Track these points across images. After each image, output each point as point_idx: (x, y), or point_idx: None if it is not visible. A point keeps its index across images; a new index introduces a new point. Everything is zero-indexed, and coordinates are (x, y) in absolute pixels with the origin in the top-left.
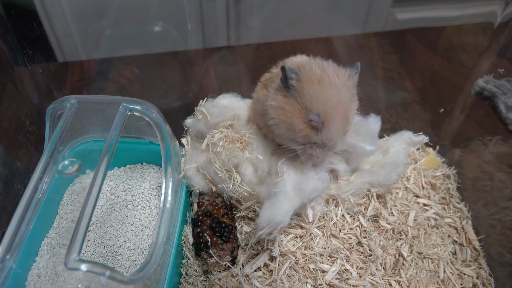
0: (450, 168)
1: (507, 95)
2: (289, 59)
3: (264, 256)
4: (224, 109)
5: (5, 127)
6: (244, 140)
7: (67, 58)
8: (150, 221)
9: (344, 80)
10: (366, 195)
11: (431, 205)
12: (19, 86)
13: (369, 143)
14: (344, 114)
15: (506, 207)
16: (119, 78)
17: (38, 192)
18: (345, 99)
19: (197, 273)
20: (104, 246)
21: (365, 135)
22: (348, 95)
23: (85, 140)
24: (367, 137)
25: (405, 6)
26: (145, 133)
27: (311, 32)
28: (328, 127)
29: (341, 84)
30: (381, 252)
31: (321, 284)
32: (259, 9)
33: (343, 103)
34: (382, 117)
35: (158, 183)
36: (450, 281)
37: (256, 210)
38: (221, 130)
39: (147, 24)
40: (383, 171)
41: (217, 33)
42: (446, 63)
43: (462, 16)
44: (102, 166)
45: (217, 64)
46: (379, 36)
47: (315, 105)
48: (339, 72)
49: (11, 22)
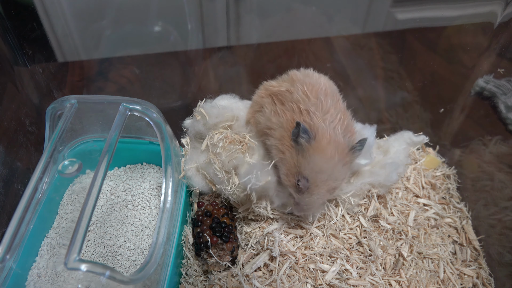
0: (450, 168)
1: (507, 95)
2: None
3: (264, 256)
4: (223, 110)
5: (5, 127)
6: (245, 143)
7: (67, 58)
8: (150, 221)
9: (343, 156)
10: (366, 195)
11: (431, 205)
12: (19, 86)
13: (364, 158)
14: (330, 188)
15: (506, 207)
16: (119, 78)
17: (38, 192)
18: (337, 176)
19: (197, 273)
20: (104, 246)
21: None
22: (342, 171)
23: (85, 140)
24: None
25: (405, 6)
26: (145, 133)
27: (311, 32)
28: (310, 194)
29: (339, 159)
30: (381, 252)
31: (321, 284)
32: (259, 9)
33: (334, 178)
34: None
35: (158, 183)
36: (450, 281)
37: (255, 211)
38: (220, 131)
39: (147, 24)
40: (384, 172)
41: (217, 33)
42: (446, 63)
43: (462, 16)
44: (102, 166)
45: (216, 64)
46: (379, 36)
47: (308, 172)
48: (340, 147)
49: (11, 22)
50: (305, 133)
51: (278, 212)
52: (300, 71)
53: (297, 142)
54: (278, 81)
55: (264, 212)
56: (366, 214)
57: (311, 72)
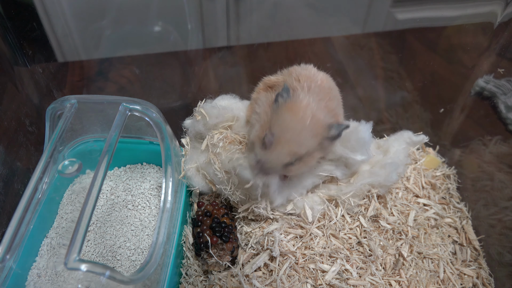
0: (450, 168)
1: (507, 95)
2: (294, 69)
3: (264, 256)
4: (223, 110)
5: (5, 127)
6: (245, 143)
7: (67, 58)
8: (150, 221)
9: (316, 127)
10: (366, 195)
11: (431, 205)
12: (19, 86)
13: (360, 153)
14: (292, 153)
15: (506, 207)
16: (119, 78)
17: (38, 192)
18: (302, 141)
19: (197, 273)
20: (104, 246)
21: (355, 145)
22: (310, 141)
23: (85, 140)
24: (357, 147)
25: (405, 6)
26: (145, 133)
27: (311, 32)
28: (271, 150)
29: (309, 128)
30: (381, 252)
31: (321, 284)
32: (259, 9)
33: (299, 143)
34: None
35: (158, 183)
36: (450, 281)
37: (255, 212)
38: (220, 131)
39: (147, 24)
40: (384, 172)
41: (217, 33)
42: (446, 63)
43: (462, 16)
44: (102, 166)
45: (216, 64)
46: (379, 36)
47: (276, 126)
48: (316, 117)
49: (11, 22)
50: (285, 92)
51: (278, 212)
52: (300, 66)
53: (276, 101)
54: (277, 75)
55: (264, 212)
56: (366, 214)
57: (310, 67)
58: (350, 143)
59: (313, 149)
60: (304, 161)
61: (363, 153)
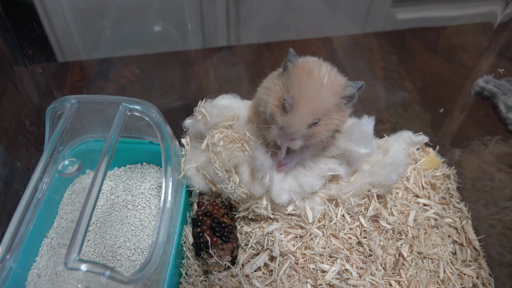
0: (450, 168)
1: (507, 95)
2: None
3: (264, 256)
4: (224, 109)
5: (5, 127)
6: (245, 141)
7: (67, 58)
8: (150, 221)
9: (333, 85)
10: (366, 195)
11: (431, 205)
12: (19, 86)
13: (364, 146)
14: (315, 111)
15: (506, 207)
16: (119, 78)
17: (38, 192)
18: (323, 99)
19: (197, 273)
20: (104, 246)
21: (358, 138)
22: (329, 98)
23: (85, 140)
24: (361, 140)
25: (405, 6)
26: (145, 133)
27: (311, 32)
28: (293, 113)
29: (327, 86)
30: (381, 252)
31: (321, 284)
32: (259, 9)
33: (320, 100)
34: (382, 117)
35: (158, 183)
36: (450, 281)
37: (255, 211)
38: (221, 130)
39: (147, 24)
40: (384, 172)
41: (217, 33)
42: (446, 63)
43: (462, 16)
44: (102, 166)
45: (217, 64)
46: (379, 36)
47: (295, 88)
48: (333, 76)
49: (11, 22)
50: (293, 56)
51: (278, 212)
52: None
53: (286, 68)
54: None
55: (264, 212)
56: (366, 214)
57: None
58: (353, 135)
59: (332, 109)
60: (325, 123)
61: (367, 146)
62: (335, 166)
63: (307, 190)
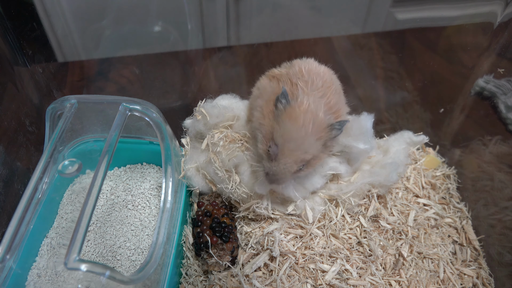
0: (450, 168)
1: (507, 95)
2: (296, 62)
3: (264, 256)
4: (224, 109)
5: (5, 127)
6: (245, 141)
7: (67, 58)
8: (150, 221)
9: (318, 130)
10: (366, 195)
11: (431, 205)
12: (19, 86)
13: (363, 142)
14: (298, 160)
15: (506, 207)
16: (119, 78)
17: (38, 192)
18: (307, 148)
19: (197, 273)
20: (104, 246)
21: (357, 134)
22: (314, 145)
23: (85, 140)
24: (360, 136)
25: (405, 6)
26: (145, 133)
27: (311, 32)
28: (277, 162)
29: (312, 131)
30: (381, 252)
31: (321, 284)
32: (259, 9)
33: (304, 150)
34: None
35: (158, 183)
36: (450, 281)
37: (255, 211)
38: (221, 130)
39: (147, 24)
40: (384, 172)
41: (217, 33)
42: (446, 63)
43: (462, 16)
44: (102, 166)
45: (217, 64)
46: (379, 36)
47: (278, 138)
48: (317, 121)
49: (11, 22)
50: (284, 98)
51: (278, 212)
52: (302, 59)
53: (277, 107)
54: (280, 68)
55: (265, 212)
56: (366, 214)
57: (311, 60)
58: (352, 131)
59: (318, 151)
60: (312, 164)
61: (366, 142)
62: (336, 165)
63: (309, 189)
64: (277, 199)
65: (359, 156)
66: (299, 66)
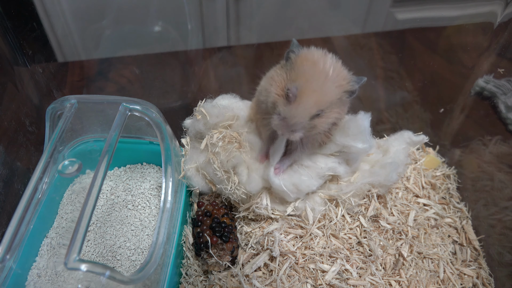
0: (450, 168)
1: (507, 95)
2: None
3: (264, 256)
4: (224, 109)
5: (5, 127)
6: (240, 140)
7: (67, 58)
8: (150, 221)
9: (338, 78)
10: (366, 195)
11: (431, 205)
12: (19, 86)
13: (361, 141)
14: (319, 102)
15: (506, 207)
16: (119, 78)
17: (38, 192)
18: (327, 91)
19: (197, 273)
20: (104, 246)
21: (355, 133)
22: (334, 90)
23: (85, 140)
24: (358, 135)
25: (405, 6)
26: (145, 133)
27: (311, 32)
28: (297, 103)
29: (332, 78)
30: (381, 252)
31: (321, 284)
32: (259, 9)
33: (324, 92)
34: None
35: (158, 183)
36: (450, 281)
37: (255, 211)
38: (220, 131)
39: (147, 24)
40: (384, 172)
41: (217, 33)
42: (446, 63)
43: (462, 16)
44: (102, 166)
45: (216, 64)
46: (379, 36)
47: (299, 78)
48: (338, 69)
49: (11, 22)
50: (296, 47)
51: (278, 212)
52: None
53: (288, 58)
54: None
55: (265, 212)
56: (366, 214)
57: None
58: (350, 130)
59: (335, 102)
60: (326, 115)
61: (364, 141)
62: (335, 165)
63: (303, 190)
64: (276, 199)
65: (358, 155)
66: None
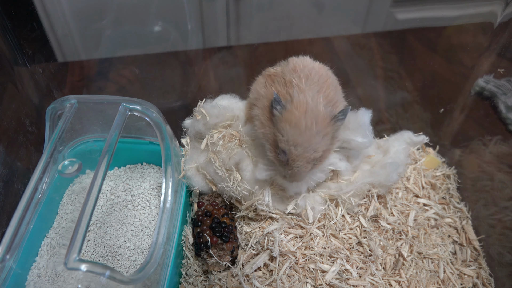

**Requirement**
With all pictures left out, please transcribe exactly the lines from the start of the material through the line with "18: (345, 99)".

**Task answer**
Track these points across images. After each image, output each point as point_idx: (x, y), or point_idx: None if it is not visible. A point keeps its index across images; a new index introduces a new point. Everything is zero-indexed, and coordinates are (x, y) in absolute pixels with the origin in the top-left.
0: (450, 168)
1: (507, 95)
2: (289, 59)
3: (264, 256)
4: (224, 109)
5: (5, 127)
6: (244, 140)
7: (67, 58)
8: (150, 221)
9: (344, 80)
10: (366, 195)
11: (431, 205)
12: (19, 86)
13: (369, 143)
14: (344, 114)
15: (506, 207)
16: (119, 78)
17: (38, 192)
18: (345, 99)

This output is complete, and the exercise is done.